Belnap D M, Grochulski W D, Olson N H, Baker T S
Department of Biological Sciences, Purdue University, West Lafayette, IN 47907.
Ultramicroscopy. 1993 Mar;48(3):347-58. doi: 10.1016/0304-3991(93)90110-j.
Accurate magnification calibration for transmission electron microscopy is best achieved with the use of appropriate standards and an objective calibration technique.

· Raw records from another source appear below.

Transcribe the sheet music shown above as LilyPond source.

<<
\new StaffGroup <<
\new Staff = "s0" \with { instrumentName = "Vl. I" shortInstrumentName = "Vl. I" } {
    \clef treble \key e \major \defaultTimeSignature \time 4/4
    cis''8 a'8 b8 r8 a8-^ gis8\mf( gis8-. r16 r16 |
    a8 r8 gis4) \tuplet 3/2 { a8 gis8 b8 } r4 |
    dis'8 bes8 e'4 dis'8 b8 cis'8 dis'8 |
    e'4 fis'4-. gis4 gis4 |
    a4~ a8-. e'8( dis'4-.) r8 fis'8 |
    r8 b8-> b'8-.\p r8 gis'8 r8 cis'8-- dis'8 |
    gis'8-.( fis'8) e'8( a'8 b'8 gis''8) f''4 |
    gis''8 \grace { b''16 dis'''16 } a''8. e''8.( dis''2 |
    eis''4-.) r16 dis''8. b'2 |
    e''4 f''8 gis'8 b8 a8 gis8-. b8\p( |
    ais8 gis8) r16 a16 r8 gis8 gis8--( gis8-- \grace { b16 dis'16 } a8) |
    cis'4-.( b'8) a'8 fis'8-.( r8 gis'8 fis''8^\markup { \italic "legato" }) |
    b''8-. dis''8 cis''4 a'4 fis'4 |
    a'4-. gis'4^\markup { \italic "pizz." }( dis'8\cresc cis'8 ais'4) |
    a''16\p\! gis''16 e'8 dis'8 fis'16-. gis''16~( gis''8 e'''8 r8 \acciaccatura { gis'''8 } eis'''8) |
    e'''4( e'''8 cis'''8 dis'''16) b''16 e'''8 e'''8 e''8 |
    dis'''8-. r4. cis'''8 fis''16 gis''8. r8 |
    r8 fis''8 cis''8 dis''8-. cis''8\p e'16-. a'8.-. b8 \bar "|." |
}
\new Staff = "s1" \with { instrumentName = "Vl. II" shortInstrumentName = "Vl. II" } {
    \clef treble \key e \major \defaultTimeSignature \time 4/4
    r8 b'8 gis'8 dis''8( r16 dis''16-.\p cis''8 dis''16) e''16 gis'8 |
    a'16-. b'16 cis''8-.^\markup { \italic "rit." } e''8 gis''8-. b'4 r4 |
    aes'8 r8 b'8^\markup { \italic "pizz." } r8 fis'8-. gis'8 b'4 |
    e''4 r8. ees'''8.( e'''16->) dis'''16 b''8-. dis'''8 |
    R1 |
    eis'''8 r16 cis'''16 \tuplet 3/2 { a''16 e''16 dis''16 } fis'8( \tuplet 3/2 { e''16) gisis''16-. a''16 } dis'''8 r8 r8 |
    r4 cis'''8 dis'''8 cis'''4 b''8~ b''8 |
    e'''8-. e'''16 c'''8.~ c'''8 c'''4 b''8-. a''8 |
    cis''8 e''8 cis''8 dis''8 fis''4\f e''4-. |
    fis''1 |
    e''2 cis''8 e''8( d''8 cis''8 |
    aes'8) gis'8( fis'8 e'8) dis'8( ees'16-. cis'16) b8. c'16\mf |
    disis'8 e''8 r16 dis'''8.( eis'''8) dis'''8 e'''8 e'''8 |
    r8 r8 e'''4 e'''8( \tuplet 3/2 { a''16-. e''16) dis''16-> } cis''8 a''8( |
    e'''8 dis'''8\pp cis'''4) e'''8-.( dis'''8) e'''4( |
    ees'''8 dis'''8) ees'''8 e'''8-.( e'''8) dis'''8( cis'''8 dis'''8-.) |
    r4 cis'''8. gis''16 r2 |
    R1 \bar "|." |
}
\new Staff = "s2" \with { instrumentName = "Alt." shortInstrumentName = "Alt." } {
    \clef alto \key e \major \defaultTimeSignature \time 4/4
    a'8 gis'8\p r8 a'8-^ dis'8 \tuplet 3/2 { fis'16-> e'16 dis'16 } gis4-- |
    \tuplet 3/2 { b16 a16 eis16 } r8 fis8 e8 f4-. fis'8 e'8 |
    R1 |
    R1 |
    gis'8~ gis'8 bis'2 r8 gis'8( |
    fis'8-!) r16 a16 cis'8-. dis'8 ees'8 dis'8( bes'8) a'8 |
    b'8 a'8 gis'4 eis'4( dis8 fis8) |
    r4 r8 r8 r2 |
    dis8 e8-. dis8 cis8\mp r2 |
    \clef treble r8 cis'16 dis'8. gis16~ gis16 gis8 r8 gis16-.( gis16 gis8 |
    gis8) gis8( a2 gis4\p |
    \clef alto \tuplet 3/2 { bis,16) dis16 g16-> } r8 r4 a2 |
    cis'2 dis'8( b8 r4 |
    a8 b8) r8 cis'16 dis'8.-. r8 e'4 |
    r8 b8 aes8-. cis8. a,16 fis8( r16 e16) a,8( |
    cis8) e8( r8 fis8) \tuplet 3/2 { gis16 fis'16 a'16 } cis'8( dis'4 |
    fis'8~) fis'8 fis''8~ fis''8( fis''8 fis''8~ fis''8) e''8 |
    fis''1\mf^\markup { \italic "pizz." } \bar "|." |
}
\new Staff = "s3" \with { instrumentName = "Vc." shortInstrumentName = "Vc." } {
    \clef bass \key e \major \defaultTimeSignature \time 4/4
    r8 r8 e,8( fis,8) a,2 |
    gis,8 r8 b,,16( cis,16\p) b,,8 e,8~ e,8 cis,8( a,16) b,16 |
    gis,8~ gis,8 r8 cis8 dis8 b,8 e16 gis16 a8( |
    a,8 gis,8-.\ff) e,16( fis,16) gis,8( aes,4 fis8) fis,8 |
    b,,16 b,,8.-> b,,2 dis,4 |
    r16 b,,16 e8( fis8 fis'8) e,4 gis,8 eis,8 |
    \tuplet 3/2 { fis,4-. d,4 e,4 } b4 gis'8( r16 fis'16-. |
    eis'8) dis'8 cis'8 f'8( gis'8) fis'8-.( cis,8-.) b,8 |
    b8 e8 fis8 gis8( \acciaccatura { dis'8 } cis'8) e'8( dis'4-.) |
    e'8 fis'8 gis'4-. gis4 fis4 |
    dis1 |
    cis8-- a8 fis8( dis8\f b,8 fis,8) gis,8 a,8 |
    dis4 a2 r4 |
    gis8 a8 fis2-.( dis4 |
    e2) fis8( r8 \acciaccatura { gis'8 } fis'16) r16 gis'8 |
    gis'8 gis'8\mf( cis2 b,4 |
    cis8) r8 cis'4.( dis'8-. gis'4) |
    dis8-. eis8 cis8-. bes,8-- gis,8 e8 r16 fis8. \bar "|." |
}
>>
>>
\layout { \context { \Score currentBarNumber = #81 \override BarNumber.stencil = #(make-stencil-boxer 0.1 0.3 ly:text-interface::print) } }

We have developed a reliable method for calibrating the magnification of images from frozen-hydrated specimens. Invariant features in radial density plots of a standard are compared with the corresponding features in a "defocused" X-ray model of the same standard. Defocused X-ray models were generated to mimic the conditions of cryo-electron microscopy. The technique is demonstrated with polyoma virus, which was used as an internal standard to calibrate micrographs of bovine papilloma virus type 1 and bacteriophage phi X174. Calibrations of the micrographs were estimated to be accurate to 0.35%-0.5%. Accurate scaling of a three-dimensional structure allows additional calibrations to be made with radial density plots computed from two- or three-dimensional data.
透射电子显微镜的精确放大倍数校准最好通过使用适当的标准物和客观校准技术来实现。我们已经开发出一种可靠的方法来校准来自冷冻水合标本图像的放大倍数。将标准物径向密度图中的不变特征与同一标准物的“散焦”X射线模型中的相应特征进行比较。生成散焦X射线模型以模拟冷冻电子显微镜的条件。该技术通过多瘤病毒进行了演示,多瘤病毒被用作内标来校准1型牛乳头瘤病毒和噬菌体φX174的显微照片。显微照片的校准估计精确到0.35%-0.5%。三维结构的精确缩放允许使用从二维或三维数据计算出的径向密度图进行额外的校准。